Crianças queimadas saem dos cuidados intensivos

Pais apresentam queixa- -crime por troca de medicamento. Hospital   diz que o ácido usado estava no sítio errado.

As duas crianças que ficaram queimadas na sequência de uma troca de medicamentos no Hospital Garcia de Orta abandonaram ontem a unidade de cuidados intensivos, tendo sido transferidas para a enfermaria do serviço de pediatria. A transferência foi confirmada ao DN ontem ao final do dia por fonte da unidade. "O pediatra entendeu que já não fazia sentido mantê-los lá, porque estão a recuperar muito bem". Os pais, no entanto, garantem que vão apresentar uma queixa-crime devido à negligência.

Na quinta-feira, uma médica do serviço de otorrinolaringologia estava a realizar um exame auditivo quase em simultâneo às duas crianças. No entanto, em vez de administrar um tranquilizante de forma a fazer o exames, trocou a embalagem e usou um medicamento com ácido tricloroacético, que é usado para estancar hemorragias nasais, queimando as veias.

As duas crianças, de 18 meses e três anos, ficaram com queimaduras nos intestinos, mas Simão - o mais velho - ficou ainda com lesões na traqueia, esófago e estômago porque lhe foi administrada parte do remédio por via oral.

Samuel Lima esperava ontem à tarde que o filho saísse dos cuidados intensivos. Disse ao DN que, de acordo com informações dos médicos, "as lesões dos intestinos até estão a evoluir bem, apesar de terem sido semelhantes à da criança de 18 meses. A preocupação agora é o esófago", refere, pouco tempo depois de ter visitado o filho. "Neste momento está a soro e não pode comer, mas também está a receber analgésicos e medicamentos para evitar febre.
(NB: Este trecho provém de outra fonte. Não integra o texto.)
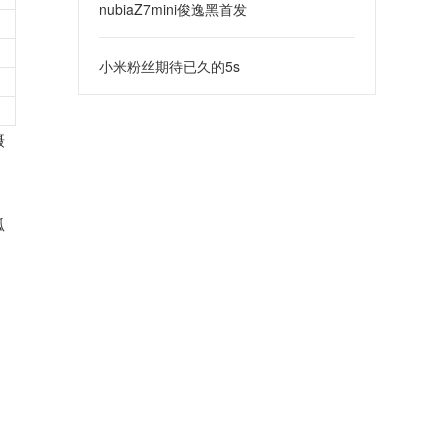
nubiaZ7mini俊逸黑首发
小米粉丝期待已久的5s
摄
弧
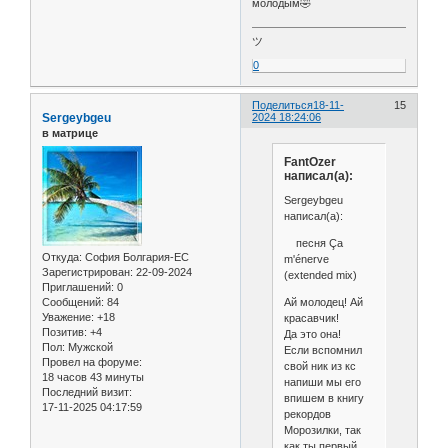
молодым🤣
ツ
0
Поделиться
18-11-
15
Sergeybgeu
2024 18:24:06
в матрице
FantOzer
написал(а):
Sergeybgeu
написал(а):
песня Ça
Откуда:
София Болгария-ЕС
m'énerve
Зарегистрирован
: 22-09-2024
(extended mix)
Приглашений:
0
Ай молодец! Ай
Сообщений:
84
Уважение:
+18
красавчик!
Позитив:
+4
Да это она!
Пол:
Мужской
Если вспомнил
Провел на форуме:
свой ник из кс
18 часов 43 минуты
напиши мы его
Последний визит:
впишем в книгу
17-11-2025 04:17:59
рекордов
Морозилки, так
как ты первый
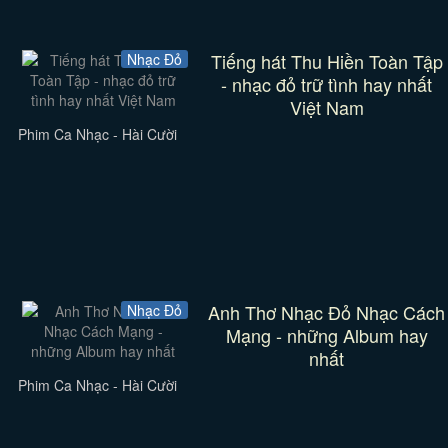
Tiếng hát Thu Hiền Toàn Tập
Nhạc Đỏ
- nhạc đỏ trữ tình hay nhất
Việt Nam
Phim Ca Nhạc - Hài Cười
Anh Thơ Nhạc Đỏ Nhạc Cách
Nhạc Đỏ
Mạng - những Album hay
nhất
Phim Ca Nhạc - Hài Cười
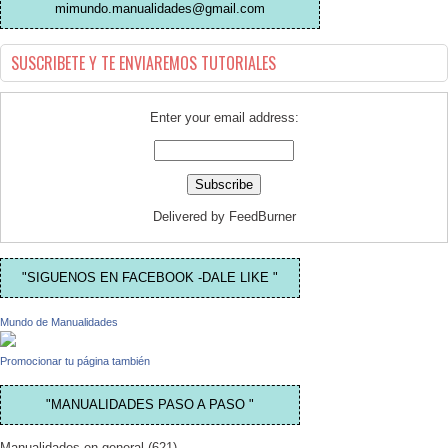
mimundo.manualidades@gmail.com
SUSCRIBETE Y TE ENVIAREMOS TUTORIALES
Enter your email address:
Delivered by
FeedBurner
"SIGUENOS EN FACEBOOK -DALE LIKE "
Mundo de Manualidades
Promocionar tu página también
"MANUALIDADES PASO A PASO "
Manualidades en general
(621)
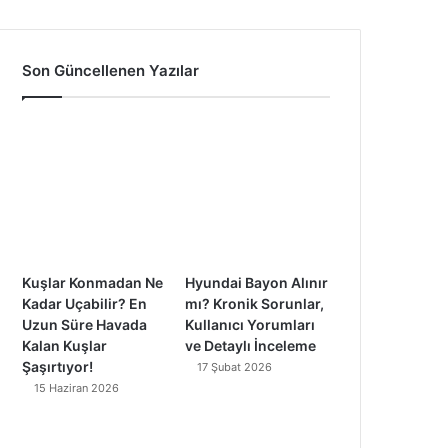
a
o
n
i
c
u
s
k
Son Güncellenen Yazılar
e
T
t
T
b
u
a
o
o
b
g
k
o
e
r
k
a
Kuşlar Konmadan Ne
Hyundai Bayon Alınır
m
Kadar Uçabilir? En
mı? Kronik Sorunlar,
Uzun Süre Havada
Kullanıcı Yorumları
Kalan Kuşlar
ve Detaylı İnceleme
Şaşırtıyor!
17 Şubat 2026
15 Haziran 2026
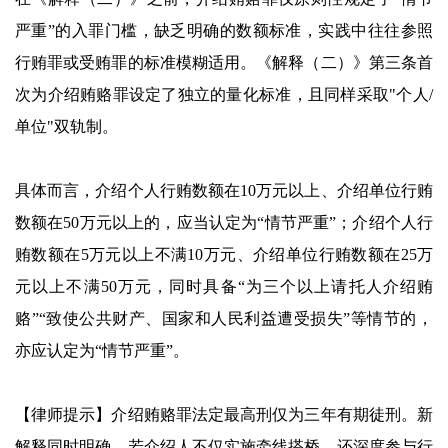
严重”的入罪门槛，缺乏明确的数额标准，实践中往往参照
行贿罪或受贿罪的标准模糊适用。《解释（二）》第三条首
次为介绍贿赂罪设定了独立的量化标准，且同样采取"个人/
单位"双轨制。
具体而言，介绍个人行贿数额在10万元以上、介绍单位行贿
数额在50万元以上的，应当认定为“情节严重”；介绍个人行
贿数额在5万元以上不满10万元、介绍单位行贿数额在25万
元以上不满50万元，同时具备“为三个以上请托人介绍贿
赂”“致使公共财产、国家和人民利益遭受损失”等情节的，
亦应认定为“情节严重”。
【律师提示】介绍贿赂罪法定最高刑仅为三年有期徒刑。新
解释同时明确，若介绍人不仅实施牵线搭桥，还深度参与行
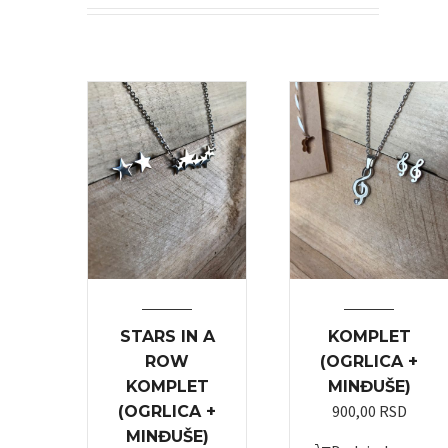
STARS IN A
KOMPLET
ROW
(OGRLICA +
KOMPLET
MINĐUŠE)
900,00
RSD
(OGRLICA +
MINĐUŠE)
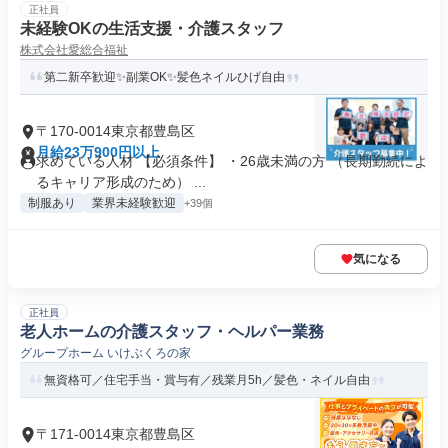
正社員
未経験OKの生活支援・介護スタッフ
株式会社愛総合福祉
第二新卒歓迎✨副業OK✨髪色ネイルひげ自由
〒170-0014東京都豊島区
月給23万900円以上
求めている人材 【必須条件】 ・26歳未満の方 （長期勤続によ
るキャリア形成のため） ...
制服あり
業界未経験歓迎
+39個
気になる
正社員
老人ホームの介護スタッフ・ヘルパー業務
グループホーム いけぶくろの家
無資格可／住宅手当・賞与有／残業月5h／髪色・ネイル自由
〒171-0014東京都豊島区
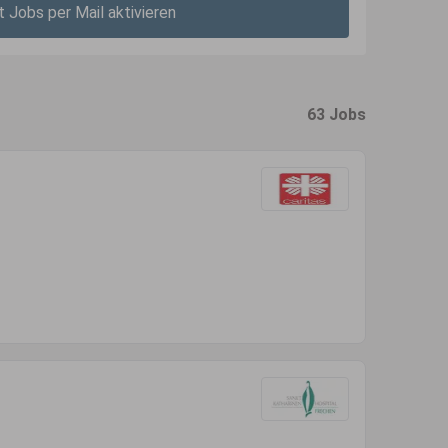
t Jobs per Mail aktivieren
63 Jobs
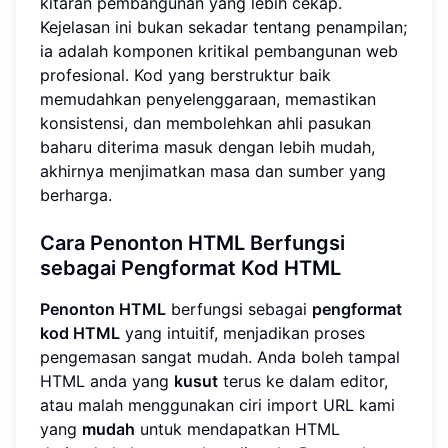
kitaran pembangunan yang lebih cekap.
Kejelasan ini bukan sekadar tentang penampilan;
ia adalah komponen kritikal pembangunan web
profesional. Kod yang berstruktur baik
memudahkan penyelenggaraan, memastikan
konsistensi, dan membolehkan ahli pasukan
baharu diterima masuk dengan lebih mudah,
akhirnya menjimatkan masa dan sumber yang
berharga.
Cara
Penonton HTML
Berfungsi
sebagai
Pengformat Kod HTML
Penonton HTML
berfungsi sebagai
pengformat
kod HTML
yang intuitif, menjadikan proses
pengemasan sangat mudah. Anda boleh tampal
HTML anda yang
kusut
terus ke dalam editor,
atau malah menggunakan ciri import URL kami
yang
mudah
untuk mendapatkan HTML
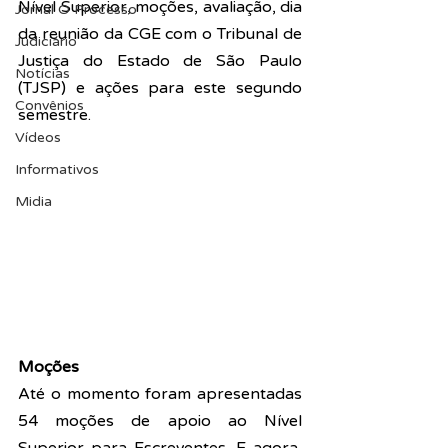
Nível Superior, moções, avaliação, dia 
Jornal O Processo
da reunião da CGE com o Tribunal de 
Judiciário
Justiça do Estado de São Paulo 
Notícias
(TJSP) e ações para este segundo 
Convênios
semestre.
Vídeos
Informativos
Midia
Moções
Até o momento foram apresentadas 
54 moções de apoio ao Nível 
Superior para Escreventes. E agora,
Noto-o um pouco mole, até porque é uma criança agitada, mas a mudança para a enfermaria também o vai fazer sentir-se mais à vontade".

Apesar de ainda não ter tido tempo, garante que vai apresentar uma queixa-crime. "Vou contactar um advogado na quarta-feira", garante. Queremos denunciar esta situação para que se evitem estes problemas e que outros passem pelo mesmo".

Também João Henriques tenciona apresentar queixa contra o hospital e contra a médica. Hoje deverá ter nas mãos o relatório médico sobre a ocorrência para avançar com um processo-crime contra a especialista de otorrinolaringologia que administrou o medicamento errado. "A médica está cansada de nos pedir desculpa, mas isso não nos serve. O que passou foi muito grave e a médica vai ter de responder por isso", disse João Henriques.

O pai do Pedro, a criança de Corroios que ficou com queimaduras em 14 centímetros de intestino, garante que vai ter "um mês de constante angústia e desespero". É que, segundo a informação fornecida pelos pediatras aos pais da criança, só ao fim de aproximadamente 30 dias vai ser possível apurar se o bebé irá ficar com sequelas. Recorde-se que um primeiro prognóstico admite que a criança venha a ficar com lesões, "mesmo que mínimas", mas é preciso esperar o fim da cicatrização para os médicos fazerem uma avaliação mais precisa.

"Tão pequenino e já sofreu tanto", afirmou com visível tristeza. O Pedro "passou muito mal" entre quinta-feira e sábado, sendo que só ontem esteve mais calmo. O pai falava ao DN depois ter recebido uma notícia animadora, quando ficou a saber que a saída de Pedro da Unidade de Cuidados Intensivos para a pediatria a estava por horas. "É sinal que está melhor".

Fonte do hospital disse ao DN que será feita hoje uma avaliação da situação clínica das crianças "por uma equipa de médicos de áreas como a gastroenterologia. Vamos avaliar as consequências e de que forma vamos continuar a tratar as crianças". No entanto, diz que os meninos estão a evoluir bem e que apenas foram para os cuidados intensivos por precaução, para estarem mais vigiados".

O inquérito interno deverá decorrer até dentro de duas a três semanas, mas a mesma fonte garante que "os dois remédios semelhantes não deviam estar juntos. São usados em situações distintas, por isso nunca se encontram. O que estamos a tentar perceber é como é que o ácido foi parar ao sítio onde estava o calmante", neste caso um frigorífico. "É isso que estamos a analisar. É natural que a médica apenas tenha olhado para o prazo de validade, porque não era suposto o ácido estar ali".